Stir up your power, O Lord, and with great might come
among us; and, because we are sorely hindered by our sins,
let your bountiful grace and mercy speedily help and deliver
us; through Jesus Christ our Lord, to whom, with you and
the Holy Spirit, be honor and glory, now and for ever. Amen

As you know our reflections at these services of Evening Prayer during this advent season are focusing on the four advent collects Those prayers that sum up or collect all of our prayers around a particular theme and are assigned to the particular Sunday and weeks of the year. As such these prayers have, over time, developed a pretty standardized formula that goes pretty much like this First we address God, then we acknowledge something about God, then we make our petition…we ask God for something based on the attribute of God we have just acknowledged, and then we give our aspiration…voicing what we hope the thing we just asked for will help us to do and then we conclude this portion of the prayer almost always ends a request that God grant what we have asked for Jesus sake.

         I start with all that because first, I think it is good information to know and can help us better understand this central part of our liturgies each week and how each of these prayers are part of the lex orandi, or law of worship, reflect the churches lex credenda, or law of belief. But also, secondarily because it is fascinating that despite centuries of standardization the address/petition in this week’s collect is completely unique.
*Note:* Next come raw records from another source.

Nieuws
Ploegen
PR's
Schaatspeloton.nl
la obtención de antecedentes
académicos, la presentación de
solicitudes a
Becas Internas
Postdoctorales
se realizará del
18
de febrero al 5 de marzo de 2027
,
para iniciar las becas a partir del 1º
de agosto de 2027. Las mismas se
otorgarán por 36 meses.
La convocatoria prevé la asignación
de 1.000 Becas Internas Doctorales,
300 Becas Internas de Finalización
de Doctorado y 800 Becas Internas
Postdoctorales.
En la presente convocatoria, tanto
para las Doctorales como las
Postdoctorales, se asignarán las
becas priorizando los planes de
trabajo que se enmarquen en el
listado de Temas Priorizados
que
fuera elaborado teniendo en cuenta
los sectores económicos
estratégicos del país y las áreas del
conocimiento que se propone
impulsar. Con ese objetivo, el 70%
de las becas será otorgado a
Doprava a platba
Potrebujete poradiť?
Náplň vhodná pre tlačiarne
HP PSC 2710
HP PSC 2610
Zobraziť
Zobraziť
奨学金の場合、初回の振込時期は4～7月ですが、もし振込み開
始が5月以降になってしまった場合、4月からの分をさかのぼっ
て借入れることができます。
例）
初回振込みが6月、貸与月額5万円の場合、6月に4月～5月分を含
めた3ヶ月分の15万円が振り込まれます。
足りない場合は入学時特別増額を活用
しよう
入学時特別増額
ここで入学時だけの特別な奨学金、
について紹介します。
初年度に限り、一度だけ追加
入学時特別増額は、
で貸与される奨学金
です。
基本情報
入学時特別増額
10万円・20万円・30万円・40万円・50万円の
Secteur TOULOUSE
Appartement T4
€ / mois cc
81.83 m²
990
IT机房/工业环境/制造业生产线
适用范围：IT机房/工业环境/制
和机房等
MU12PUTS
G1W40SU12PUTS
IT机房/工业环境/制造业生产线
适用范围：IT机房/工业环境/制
It is the only collect in the entirety of our current prayer book that begins by asking God to stir up! It is such a great phrase but what does it mean? I think that, put plainly, it means we ask God to act! We ask God to act because as the prayer goes on to say we are sorely hindered by our sins. Because of our brokenness we are not able to help ourselves, despite our best efforts and intentions we cannot fix things, we cannot even stop ourselves from doing the things we know are bad for us. At least not on our own but that is where the good news comes in! The prayer ends by reminding us that God’s grace and mercy is both bountiful or overflowing and speedy to help us, and this is where we look not only forward but also backwards because it is in Jesus Christ, through whom we make our prayer that God demonstrated his power most fully and effectively. For in Jesus God showed power by laying it aside so that he could take on our humanity and experience our broken, and sinful world as one of us, sanctifying the entirety of the human condition by living it meeting even death itself and enveloping it in love and light.

It is because of that first advent that we can have hope for the second. We are still sorely hindered by our sins but because of God’s faithfulness in Christ, and our membership in Christ through baptism God’s power is at work among us and in us helping us to overcome the limits of our fallen nature… to cast of the works of darkness, to forsake our sins and putting on the armor of light to work for the good. We cannot save ourselves, we cannot save the world… but because God stirred himself to come among us two thousand years ago we can cooperate with his grace as co-laborers. Knowing that he is working through us every day… and that when the fullness of time has come and all have come to repentance…  he will come again to complete the work he started raising up and restoring that which had been cast down and making all things new. And that is good news of great joy indeed.